1. The performance figures that thrift-protobuf-compare provides
for dynamic
serialization systems like JSON are not currently valid since the
tests do
not really test them as a fully general serialization/deserialization
framework.
You mean that since they coded their json serialization directly to
their test data, the performance data is inaccurate? This might be
true in the sense that their serialization doesn't do some things
that Thrift does, but since we generate code, I don't think it's
*that* different.
2. Using TCompactProtocol, Thrift serialization speed and
serialized size
are basically equivalent to protocol buffers
Cool! I bet that we could find other datasets that exercise both
protos better and could turn up slight differences one way or another.
I updated to the trunk of Thrift (rev 773454) and changed the Thrift
serializer to use TCompactProtocol instead of TBinaryProtocol.
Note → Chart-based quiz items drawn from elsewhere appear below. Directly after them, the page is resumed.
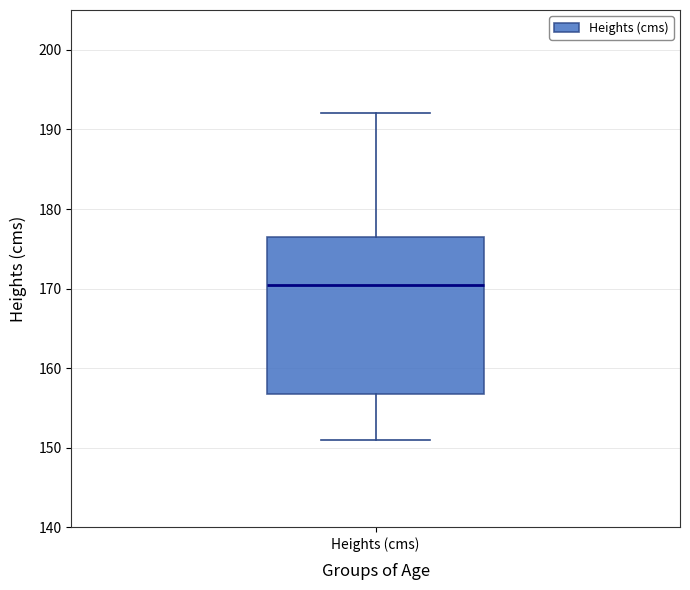

Transcribe this box plot: give where the median line is, the range the box spans, and where the two whiskers end, as read against the y-axis. The values are not printed on the chart, so give them approximately, as read against the axis.

median 171, box 157 to 177, whiskers 151 to 192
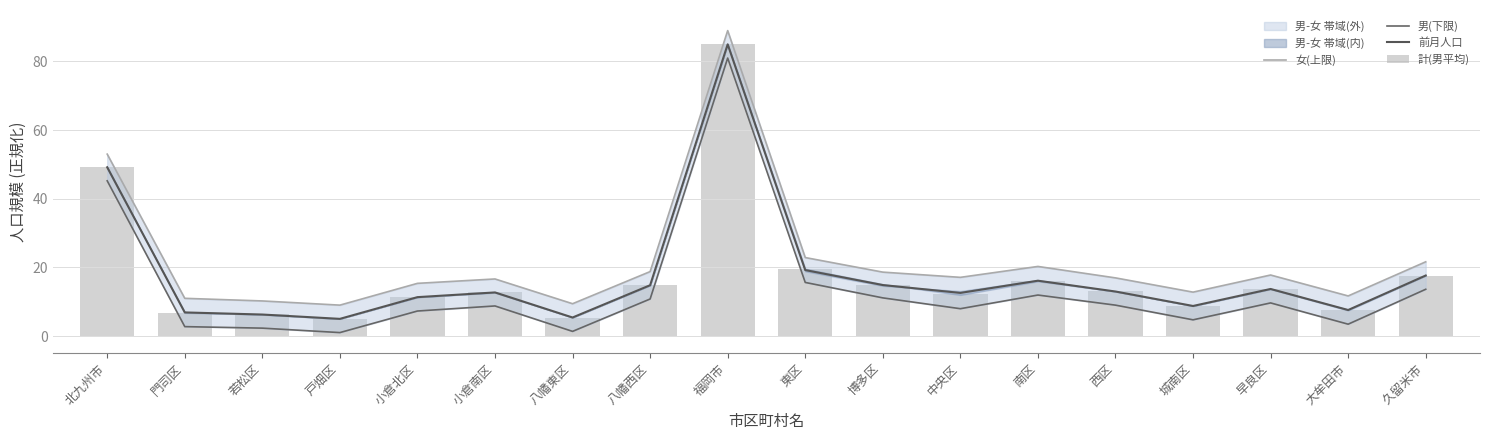

What is the value of the 計(男平均) bar at the 15th from the left?

8.7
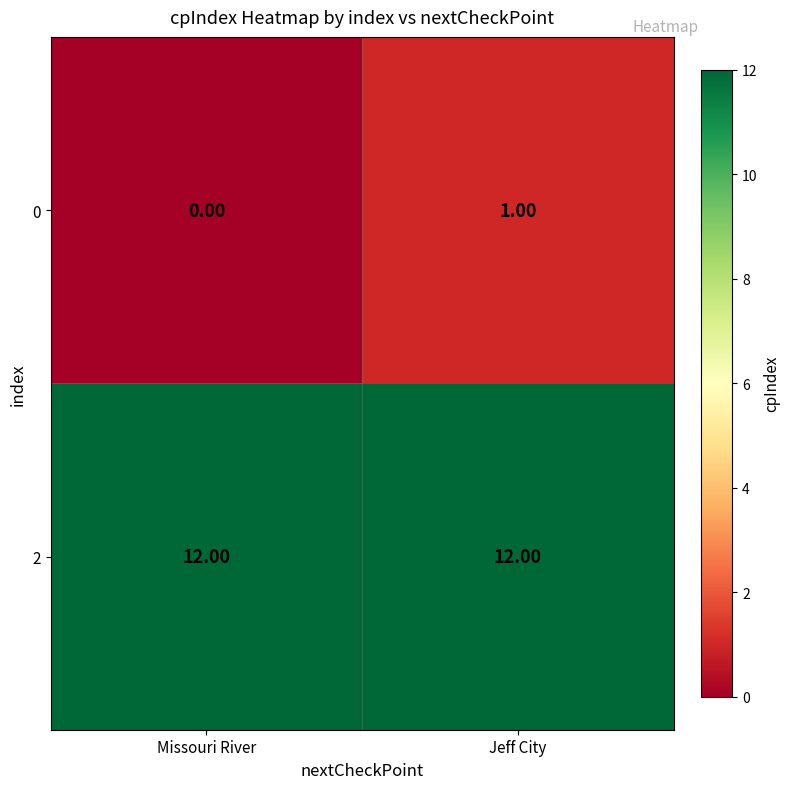

What is the total value across all series at Missouri River?

12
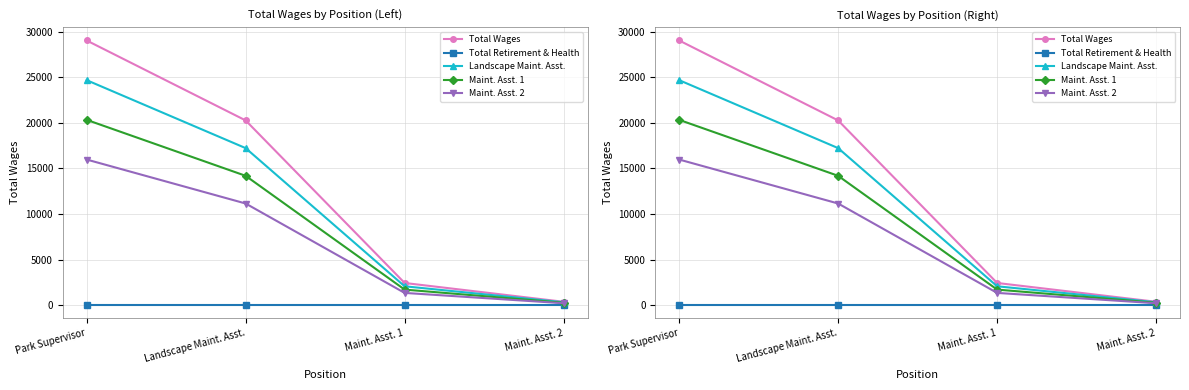

Does the chart have visible grid lines?

Yes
I also
corrected ThriftSerializer's create() so that the same data was
being sent
for image2 as in ProtobufSerializer. Finally, I updated the
formatting in
BenchmarkRunner and commented out all the serializers except Thrift
and
protocol buffers. Here are the benchmark results from 3 consecutive
runs:
, Create, Ser, Deser,
Total, Size
thrift , 267.37, 8314.00, 8546.00,
17127.36, 220
protobuf , 412.98, 12642.00, 5217.50,
18272.48, 217
, Create, Ser, Deser,
Total, Size
thrift , 266.87, 10905.50, 8526.50,
19698.86, 220
protobuf , 415.21, 11880.50, 4930.00,
17225.71, 217
, Create, Ser, Deser,
Total, Size
thrift , 264.95, 11059.50, 8701.50,
20025.95, 220
protobuf , 417.45, 11125.00, 5203.50,
16745.95, 217
It's interesting that we're that much faster at object creation, but
it would seem from this test that it's basically only like 1% of the
total time of the test, so probably not that significant. We should
definitely address our deserialization time, though.
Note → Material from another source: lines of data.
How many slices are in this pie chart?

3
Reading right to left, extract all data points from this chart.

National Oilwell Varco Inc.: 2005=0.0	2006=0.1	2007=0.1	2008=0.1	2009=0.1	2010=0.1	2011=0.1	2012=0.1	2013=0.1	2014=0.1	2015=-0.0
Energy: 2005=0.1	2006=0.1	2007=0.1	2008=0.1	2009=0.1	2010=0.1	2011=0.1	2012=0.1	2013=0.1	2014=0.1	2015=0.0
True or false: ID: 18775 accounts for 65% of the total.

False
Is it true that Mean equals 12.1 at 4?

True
Looking a little further at deserialization since Thrift seemed to be
performing worse than protocol buffers there, the problem may be
related to
the fact that protocol buffers provides APIs that support direct
serialization to and deserialization from byte arrays which Thrift
does not
provide. The test harness is set up such that the output of
serialize() and
the input of deserialize() is a byte array, so this means that
Thrift needs
to do more work to match up with the test harness. I am still
investigating
this.
Are you saying that you think there is significant overhead to
TSerializer? Or rather, how *is* the test going from objects to byte[]?
It sounds like it might be interesting to strap a profiler to this
test code and see if it shows us anything we can fix.